А она меня клювом по башке. А потом подкинула вверх метров на сто, так, что я о каменный свод всем телом как слизняк шмякнулся… Полетел я вниз, в гнойное болото. Но не долетел, эта тварюга меня у самой поверхности ухватила когтищами за череп — чуть голова не оторвалась. Заклекотала, заухала как филин — смеялась небось! А чего ей не смеяться-то, она наверху, она масть держит. А я дерьмо в проруби! Хуже того. Глаза опять скосил, только вверх — гляжу, свод куда-то пропал, хоть ты лети в темень, хоть виси дохляком… Только мне думать было недосуг. Гадина подтянула меня к клювищу своему. И принялась щипать, рвать, теребить… А потом одну ногу вырвала — вниз сплюнула, другую — тоже вниз, руки пообрывала — все в проклятое болото полетело. От боли света белого не вижу, ору как резанный. А она рвет себе. А у меня новые руки отрастают, новые ноги… А она рвет — и вниз, вниз. Сквозь кровавые слезы поглядел я в болото — а из него мои руки торчат, и ноги торчат, и все больше их, и шевелятся они, извиваются. А потом тянуться стали вверх. Тянутся, будто там, внизу, под трясиной люди какие-то о помощи просят, руки тянут в отчаяньи — жуть. И все больше их — сотни, тысячи, миллионы! И все вдруг подниматься стали, все ко мне! Вот- вот схватят! Вот-вот вниз потянут! А пальцы алчно так сжимаются и разжимаются, ухватиться хотят, да пока не за что… И только я думал, что сейчас они доберутся до меня, зацапают, как птица проклятая крыльями черными взмахнула опять — и вверх пошла. Даже терзать забыла. Ввысь взмыла и меня от ручищ загребущих спасла — все они внизу в болоте копошащимися червями остались. И болото совсем маленьким сделалось — сначала с площадь, потом с блюдце, потом с пятачок. Вокруг него только камни, скалы какие-то жуткие, пропасти, льды непонятные и снег, а рядом огнем полыхает и лава течет — но во мраке все, в темнотище.

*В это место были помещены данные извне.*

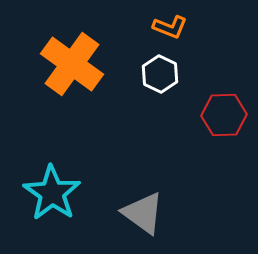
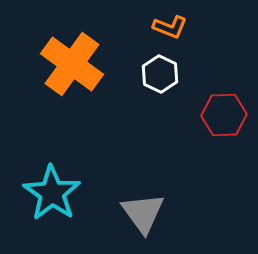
gray triangle: rotated 18 degrees clockwise
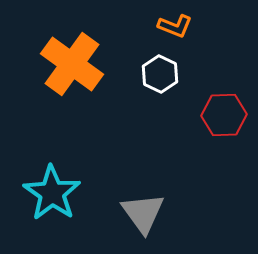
orange L-shape: moved 5 px right, 1 px up
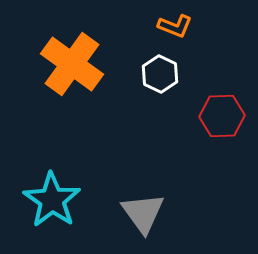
red hexagon: moved 2 px left, 1 px down
cyan star: moved 7 px down
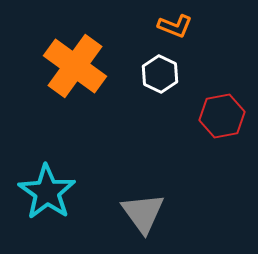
orange cross: moved 3 px right, 2 px down
red hexagon: rotated 9 degrees counterclockwise
cyan star: moved 5 px left, 8 px up
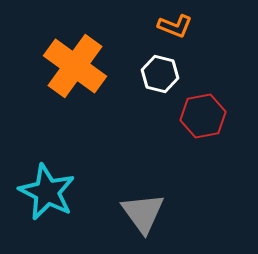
white hexagon: rotated 12 degrees counterclockwise
red hexagon: moved 19 px left
cyan star: rotated 8 degrees counterclockwise
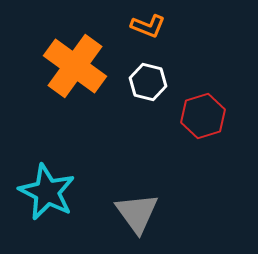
orange L-shape: moved 27 px left
white hexagon: moved 12 px left, 8 px down
red hexagon: rotated 6 degrees counterclockwise
gray triangle: moved 6 px left
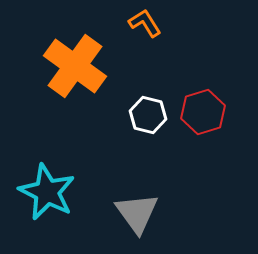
orange L-shape: moved 3 px left, 3 px up; rotated 144 degrees counterclockwise
white hexagon: moved 33 px down
red hexagon: moved 4 px up
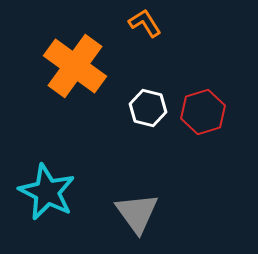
white hexagon: moved 7 px up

И высоко уже поднялись, а ни горизонта, ни краю, ничегошеньки нету, страсть! Меня болтает из стороны в сторону, шея вот-вот не выдержит, порвется… Но в груди надежда воробышком трепещет, авось, вытянет меня гадина из этого ада! Авось вынесет! Ведь умучился я вконец! Изнемог я в аду этом треклятом, неужто еще не получил по грехам-то!

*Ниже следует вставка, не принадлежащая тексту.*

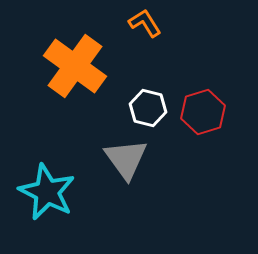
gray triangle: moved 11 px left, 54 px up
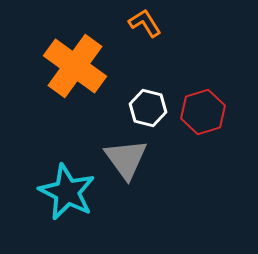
cyan star: moved 20 px right
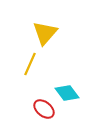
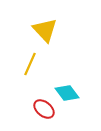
yellow triangle: moved 3 px up; rotated 24 degrees counterclockwise
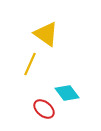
yellow triangle: moved 1 px right, 4 px down; rotated 12 degrees counterclockwise
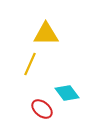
yellow triangle: rotated 36 degrees counterclockwise
red ellipse: moved 2 px left
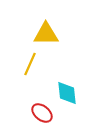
cyan diamond: rotated 30 degrees clockwise
red ellipse: moved 4 px down
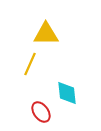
red ellipse: moved 1 px left, 1 px up; rotated 15 degrees clockwise
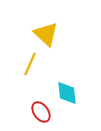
yellow triangle: rotated 44 degrees clockwise
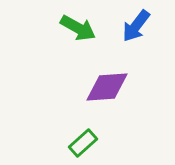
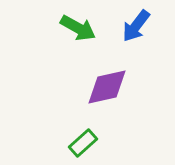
purple diamond: rotated 9 degrees counterclockwise
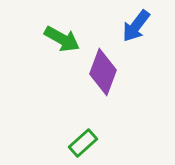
green arrow: moved 16 px left, 11 px down
purple diamond: moved 4 px left, 15 px up; rotated 57 degrees counterclockwise
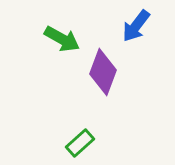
green rectangle: moved 3 px left
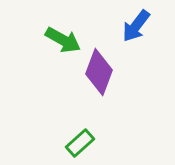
green arrow: moved 1 px right, 1 px down
purple diamond: moved 4 px left
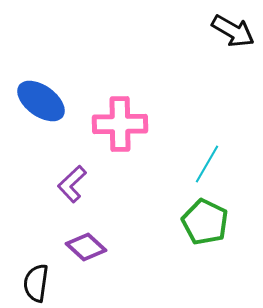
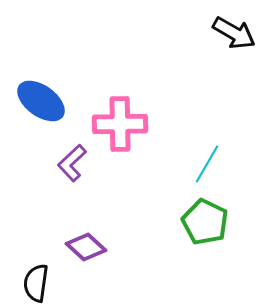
black arrow: moved 1 px right, 2 px down
purple L-shape: moved 21 px up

Ведь все перенес, все пытки дьявольские перемог, натерпелся столько, сколько тысячи людишек за все свои жизни вытерпеть не смогут, да что там тысячи! какие там людишки! Неси меня, тварюга крылатая, неси из этого ада!!!
И вдруг в уши так отчетливо и ясно, без всякого ехидства и злобы, спокойно и равнодушно, даже тускленько эдак:
— А ведь ты в аду еще и бывал, дружок! Чего это прослезился, а, сердешный, чего обрадовался-то?!
— Как не бывал?! — закричал я. — Как это… чего…
— А вот так, — пропел тот же голос, — у тебя еще все впереди! С тобой еще и разбираться не начинали! Понял?